Avatar of Noah DunnaganNoah Dunnagan

Incident Report: December 8th, 2025

We recently experienced an outage that impacted our backend and downstream systems.

When a Major Outage occurs, it is Railway’s policy to share the public details of what happened.

This incident impacted our backend API disrupting dashboard access, CLI operations, GitHub-based deployment processing, login, and API functionality.

All running deployments remained online throughout this period. Users who didn't interact with the dashboard or the aforementioned systems during the incident window experienced no disruption.

On December 9th, 2025:

  • 15:03 UTC - Engineers merged a change to our database schema involving a data migration
  • 15:17 UTC - Database migration began applying
  • 15:18 UTC - Lock conflicts in the database caused backend replicas to become unhealthy and fail to serve traffic
  • 15:26 UTC - Data migration finished and all backend replicas recovered

For further reference, please refer to the incident’s live updates on our Status Page here.

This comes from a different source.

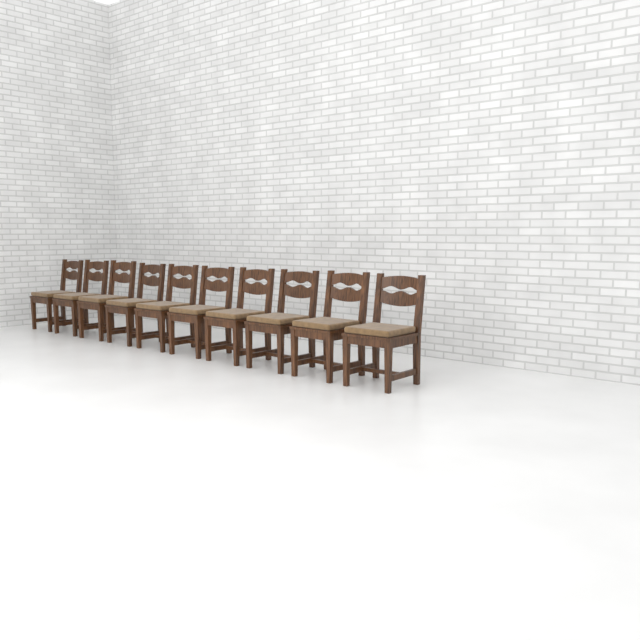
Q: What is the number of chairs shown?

Railway operations depend on a backend connected to a shared PostgreSQL database, with PgBouncer handling connection pooling. Multiple replicas serve the backend, each relying on periodic health checks to stay in rotation. If a replica can't obtain a database connection, it's marked unhealthy and stops receiving traffic.

We deployed a migration adding a nullable column to a heavily used table with ~1 billion rows. A long-running query on this table held locks, stalling the migration. As connection attempts accumulated, PgBouncer exceeded the database's connection limit. Replicas failed their health checks and were removed from rotation.

After the long-running query completed and released its locks, the migration applied immediately. Replicas were then able to reconnect, pass health checks, and return to rotation. Our backend stabilized and resumed accepting traffic.

  • We will be increasing database connections and re-configuring PgBouncer to work within these limits
  • The long-running query will be fixed to prevent row lock issues again

We apologize for this outage and are actively working to prevent similar issues from happening again. We understand reliability is central to your workflow, and this disruption is unacceptable.